Dying Stars DEVOURING Planets — NASA Confirms

Illustration of the solar system with the sun and planets

Astronomers have confirmed that dying stars are systematically destroying their planets through tidal forces, providing the first population-level evidence of a cosmic fate that awaits our own Solar System in billions of years.

Story Snapshot

University College London and University of Warwick researchers analyzed NASA TESS data showing giant planets are three times rarer around old red giant stars than younger stars
Study confirms tidal forces cause close-orbiting gas giants to spiral into expanding dying stars, with occurrence rates dropping from 0.35% to 0.11% as stars age
Research published in Monthly Notices of the Royal Astronomical Society provides empirical confirmation of long-standing theoretical predictions about planetary destruction
Findings preview Earth’s distant fate when our Sun becomes a red giant in approximately five billion years, though our planet may narrowly escape engulfment

NASA Data Reveals Planetary Destruction at Scale

Dr. Edward Bryant from University College London’s Mullard Space Science Laboratory led a team analyzing data from NASA’s Transiting Exoplanet Survey Satellite, examining approximately 130 transiting planets across thousands of stars. The October 2025 study measured giant planet occurrence rates around post-main-sequence stars compared to main-sequence stars like our Sun. Researchers found an overall occurrence rate of 0.28 percent for giant planets around evolved stars, significantly lower than expected. The team excluded twelve of the smallest planets to focus on clear statistical patterns revealing age-dependent planetary losses.

Tidal Forces Drive Orbital Decay and Engulfment

The research demonstrates that as stars exhaust their hydrogen fuel and expand into red giants—swelling more than 100 times their original radius—gravitational tidal forces drag close-orbiting planets inward through a process similar to how the Moon gradually slows Earth’s rotation. Bryant expressed surprise at the efficiency of this destruction mechanism, noting the statistical evidence showed a clear deficit of hot Jupiters around older red giants. Stars in their red giant phase extend their envelopes to approximately one astronomical unit, dooming any planets orbiting within that distance to inspiral and eventual consumption or tearing apart by tidal stresses.

Evidence Rules Out Formation Bias Explanations

The study carefully controlled for alternative explanations by verifying that the observed planet deficit was not due to differences in how planetary systems form around different types of stars. Researchers confirmed that the red giant stars in their sample had similar masses and chemical compositions to the younger post-main-sequence stars, eliminating formation bias as a factor. The dramatic drop in giant planet occurrence from 0.35 percent around younger evolved stars to just 0.11 percent around red giants directly correlates with stellar age and expansion, not with inherent differences in planetary system architecture during formation.

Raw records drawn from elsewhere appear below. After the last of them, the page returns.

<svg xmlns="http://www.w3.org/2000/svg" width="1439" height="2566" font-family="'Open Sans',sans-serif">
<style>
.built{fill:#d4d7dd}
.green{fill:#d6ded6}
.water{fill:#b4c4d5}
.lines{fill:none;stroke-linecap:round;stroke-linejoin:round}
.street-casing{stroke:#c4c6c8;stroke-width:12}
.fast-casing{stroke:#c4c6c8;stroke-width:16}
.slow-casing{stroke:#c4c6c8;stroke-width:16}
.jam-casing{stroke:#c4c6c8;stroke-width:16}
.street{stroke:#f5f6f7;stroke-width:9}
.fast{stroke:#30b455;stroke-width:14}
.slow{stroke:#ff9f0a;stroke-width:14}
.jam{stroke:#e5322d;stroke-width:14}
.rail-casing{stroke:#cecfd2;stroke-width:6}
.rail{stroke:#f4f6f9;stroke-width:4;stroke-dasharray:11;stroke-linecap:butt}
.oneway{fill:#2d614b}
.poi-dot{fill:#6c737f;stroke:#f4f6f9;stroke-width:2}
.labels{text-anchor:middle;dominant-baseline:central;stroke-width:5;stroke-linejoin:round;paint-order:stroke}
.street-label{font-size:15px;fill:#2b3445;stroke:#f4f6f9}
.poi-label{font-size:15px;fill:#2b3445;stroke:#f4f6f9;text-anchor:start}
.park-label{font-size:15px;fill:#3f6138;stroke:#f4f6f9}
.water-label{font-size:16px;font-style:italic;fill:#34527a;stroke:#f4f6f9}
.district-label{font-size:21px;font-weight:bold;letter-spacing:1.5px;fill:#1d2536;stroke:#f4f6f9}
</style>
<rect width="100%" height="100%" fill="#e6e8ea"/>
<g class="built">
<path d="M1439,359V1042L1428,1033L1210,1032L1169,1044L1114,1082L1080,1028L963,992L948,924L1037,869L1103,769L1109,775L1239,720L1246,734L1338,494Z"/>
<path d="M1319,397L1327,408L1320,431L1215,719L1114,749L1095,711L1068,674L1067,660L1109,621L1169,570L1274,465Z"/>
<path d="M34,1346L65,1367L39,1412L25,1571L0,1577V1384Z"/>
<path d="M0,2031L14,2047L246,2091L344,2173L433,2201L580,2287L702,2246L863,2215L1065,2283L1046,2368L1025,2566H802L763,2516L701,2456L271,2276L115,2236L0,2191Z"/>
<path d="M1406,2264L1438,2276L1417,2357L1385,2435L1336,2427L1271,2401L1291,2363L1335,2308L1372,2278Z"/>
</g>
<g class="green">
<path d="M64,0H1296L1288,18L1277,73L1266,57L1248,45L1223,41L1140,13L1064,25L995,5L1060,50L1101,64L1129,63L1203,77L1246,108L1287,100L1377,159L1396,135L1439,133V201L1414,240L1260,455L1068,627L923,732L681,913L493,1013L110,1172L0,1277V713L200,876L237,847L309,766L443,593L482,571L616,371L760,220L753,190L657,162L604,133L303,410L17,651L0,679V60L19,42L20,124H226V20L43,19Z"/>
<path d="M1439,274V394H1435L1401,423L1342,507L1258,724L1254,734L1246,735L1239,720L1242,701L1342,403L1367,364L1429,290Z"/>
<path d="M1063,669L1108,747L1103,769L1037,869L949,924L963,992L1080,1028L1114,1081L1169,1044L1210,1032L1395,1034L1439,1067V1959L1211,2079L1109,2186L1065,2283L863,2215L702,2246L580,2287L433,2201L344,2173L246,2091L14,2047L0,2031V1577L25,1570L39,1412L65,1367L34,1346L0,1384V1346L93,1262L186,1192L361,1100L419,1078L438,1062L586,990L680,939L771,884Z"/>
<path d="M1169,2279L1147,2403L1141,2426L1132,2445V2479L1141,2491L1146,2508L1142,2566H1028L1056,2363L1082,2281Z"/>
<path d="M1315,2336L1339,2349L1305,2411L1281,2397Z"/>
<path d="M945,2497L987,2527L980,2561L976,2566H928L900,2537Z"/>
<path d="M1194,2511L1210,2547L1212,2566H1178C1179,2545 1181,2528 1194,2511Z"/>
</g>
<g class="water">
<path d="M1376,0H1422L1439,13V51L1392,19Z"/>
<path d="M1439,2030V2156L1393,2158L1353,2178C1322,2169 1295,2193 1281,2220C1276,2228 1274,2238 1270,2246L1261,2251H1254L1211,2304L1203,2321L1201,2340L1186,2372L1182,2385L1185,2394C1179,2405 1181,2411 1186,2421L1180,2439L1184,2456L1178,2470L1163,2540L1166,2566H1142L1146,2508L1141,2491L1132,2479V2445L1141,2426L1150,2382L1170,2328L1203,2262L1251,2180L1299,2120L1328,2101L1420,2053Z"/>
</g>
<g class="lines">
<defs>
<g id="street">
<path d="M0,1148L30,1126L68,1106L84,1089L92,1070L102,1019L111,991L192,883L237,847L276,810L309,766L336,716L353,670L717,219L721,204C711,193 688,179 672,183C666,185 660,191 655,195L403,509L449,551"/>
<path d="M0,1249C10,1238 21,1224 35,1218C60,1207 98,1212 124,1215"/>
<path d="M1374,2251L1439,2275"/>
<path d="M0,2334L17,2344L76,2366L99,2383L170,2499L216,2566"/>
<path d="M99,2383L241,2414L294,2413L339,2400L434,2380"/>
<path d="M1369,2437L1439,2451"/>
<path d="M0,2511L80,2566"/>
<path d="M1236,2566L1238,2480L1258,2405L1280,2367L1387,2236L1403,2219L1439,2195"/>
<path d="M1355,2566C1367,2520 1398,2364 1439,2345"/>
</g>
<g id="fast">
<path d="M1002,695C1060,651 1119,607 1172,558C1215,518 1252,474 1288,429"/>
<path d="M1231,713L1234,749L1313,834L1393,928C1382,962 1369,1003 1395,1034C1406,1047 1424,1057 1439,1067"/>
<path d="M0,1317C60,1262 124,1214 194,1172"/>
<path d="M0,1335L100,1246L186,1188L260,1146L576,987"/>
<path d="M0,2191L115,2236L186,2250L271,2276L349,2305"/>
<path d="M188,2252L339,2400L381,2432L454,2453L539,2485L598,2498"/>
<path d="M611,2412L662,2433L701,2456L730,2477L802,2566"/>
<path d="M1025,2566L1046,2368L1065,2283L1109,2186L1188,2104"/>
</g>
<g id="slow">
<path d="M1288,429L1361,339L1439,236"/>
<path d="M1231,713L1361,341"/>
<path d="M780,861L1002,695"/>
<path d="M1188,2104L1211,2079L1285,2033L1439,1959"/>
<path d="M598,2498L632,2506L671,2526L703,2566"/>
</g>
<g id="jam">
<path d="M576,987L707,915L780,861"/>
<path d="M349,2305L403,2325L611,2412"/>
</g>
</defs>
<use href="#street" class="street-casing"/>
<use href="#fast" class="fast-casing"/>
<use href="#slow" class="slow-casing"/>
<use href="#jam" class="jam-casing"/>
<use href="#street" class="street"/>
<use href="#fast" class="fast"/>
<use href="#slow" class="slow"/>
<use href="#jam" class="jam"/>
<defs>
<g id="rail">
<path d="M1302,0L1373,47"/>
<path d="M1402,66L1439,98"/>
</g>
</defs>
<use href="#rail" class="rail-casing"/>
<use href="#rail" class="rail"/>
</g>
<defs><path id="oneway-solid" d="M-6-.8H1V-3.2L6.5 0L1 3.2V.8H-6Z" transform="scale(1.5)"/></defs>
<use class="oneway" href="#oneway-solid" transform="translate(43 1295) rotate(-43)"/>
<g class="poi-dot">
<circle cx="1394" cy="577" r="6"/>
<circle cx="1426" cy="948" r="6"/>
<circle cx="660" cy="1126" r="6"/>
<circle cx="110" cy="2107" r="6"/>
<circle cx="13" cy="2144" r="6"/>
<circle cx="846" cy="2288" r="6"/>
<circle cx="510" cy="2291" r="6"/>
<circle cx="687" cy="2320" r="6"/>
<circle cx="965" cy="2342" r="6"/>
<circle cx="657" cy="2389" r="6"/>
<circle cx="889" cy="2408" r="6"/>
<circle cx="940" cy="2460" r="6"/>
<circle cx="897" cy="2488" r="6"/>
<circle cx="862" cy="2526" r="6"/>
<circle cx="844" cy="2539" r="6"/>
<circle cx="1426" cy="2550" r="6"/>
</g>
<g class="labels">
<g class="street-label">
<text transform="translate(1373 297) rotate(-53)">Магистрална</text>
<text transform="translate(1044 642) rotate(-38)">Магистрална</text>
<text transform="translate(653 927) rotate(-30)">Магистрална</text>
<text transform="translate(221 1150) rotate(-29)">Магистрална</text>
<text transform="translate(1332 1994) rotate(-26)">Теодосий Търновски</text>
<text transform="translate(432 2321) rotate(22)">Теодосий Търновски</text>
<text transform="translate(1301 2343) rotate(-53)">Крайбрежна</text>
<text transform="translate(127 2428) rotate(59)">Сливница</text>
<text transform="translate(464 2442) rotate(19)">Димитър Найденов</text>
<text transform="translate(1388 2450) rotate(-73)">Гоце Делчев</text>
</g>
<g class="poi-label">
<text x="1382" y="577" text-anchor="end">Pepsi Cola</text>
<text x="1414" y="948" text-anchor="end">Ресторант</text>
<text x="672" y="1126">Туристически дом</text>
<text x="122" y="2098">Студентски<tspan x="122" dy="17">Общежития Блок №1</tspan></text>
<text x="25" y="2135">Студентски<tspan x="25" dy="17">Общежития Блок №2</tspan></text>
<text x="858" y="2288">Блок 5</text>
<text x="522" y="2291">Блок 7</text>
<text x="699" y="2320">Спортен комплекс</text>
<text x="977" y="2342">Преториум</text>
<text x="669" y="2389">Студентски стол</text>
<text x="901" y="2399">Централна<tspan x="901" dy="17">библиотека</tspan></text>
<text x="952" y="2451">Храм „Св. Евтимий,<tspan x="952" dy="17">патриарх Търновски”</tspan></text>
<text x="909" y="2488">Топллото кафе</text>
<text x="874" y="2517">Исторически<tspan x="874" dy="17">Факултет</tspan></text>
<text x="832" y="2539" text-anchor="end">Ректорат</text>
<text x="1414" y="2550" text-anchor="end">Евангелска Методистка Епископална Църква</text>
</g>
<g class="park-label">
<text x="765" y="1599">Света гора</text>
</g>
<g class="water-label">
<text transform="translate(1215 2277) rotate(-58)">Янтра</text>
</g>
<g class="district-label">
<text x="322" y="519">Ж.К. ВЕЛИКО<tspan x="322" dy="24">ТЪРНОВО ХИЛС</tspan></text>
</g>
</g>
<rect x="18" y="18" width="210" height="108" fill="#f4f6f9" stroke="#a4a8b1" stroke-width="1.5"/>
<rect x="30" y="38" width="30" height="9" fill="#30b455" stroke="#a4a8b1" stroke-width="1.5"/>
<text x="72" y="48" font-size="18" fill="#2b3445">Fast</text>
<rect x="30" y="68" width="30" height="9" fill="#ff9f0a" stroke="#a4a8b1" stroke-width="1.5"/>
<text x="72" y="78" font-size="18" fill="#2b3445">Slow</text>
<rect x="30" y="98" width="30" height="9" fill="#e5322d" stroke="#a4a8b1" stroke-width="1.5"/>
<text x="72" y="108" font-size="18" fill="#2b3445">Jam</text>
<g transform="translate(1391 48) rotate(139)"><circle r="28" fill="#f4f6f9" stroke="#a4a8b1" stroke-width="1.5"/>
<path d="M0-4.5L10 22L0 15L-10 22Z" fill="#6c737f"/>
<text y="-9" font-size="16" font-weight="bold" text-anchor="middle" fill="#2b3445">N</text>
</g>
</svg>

Solar System Fate Previewed in Cosmic Census

The findings carry implications for understanding the ultimate fate of our own Solar System when the Sun enters its red giant phase in approximately five billion years. Current models predict the expanding Sun will engulf Mercury and Venus entirely, while Earth’s orbit at one astronomical unit may place it just beyond the final envelope boundary. However, even if Earth avoids complete engulfment, the intense radiation and loss of the Sun’s outer layers will strip away our atmosphere and oceans, rendering the planet a charred, uninhabitable remnant. The research confirms this scenario is not merely theoretical but an observable, measurable process occurring throughout the galaxy among approximately one billion post-main-sequence stars.

The study builds on a 2023 direct observation by NOIRLab of a single planet-engulfment event 12,000 light-years away in the constellation Aquila, detected through infrared flares. Unlike that singular case, the 2025 research provides statistical confirmation across large stellar populations that this destruction mechanism operates systematically and efficiently. Bryant and his colleagues presented their findings at a November 2025 conference, noting the results will guide future missions like the European Space Agency’s PLATO satellite, scheduled for late 2026 launch, which will probe planetary systems around even older red giant stars to refine understanding of tidal decay physics and planetary survival thresholds.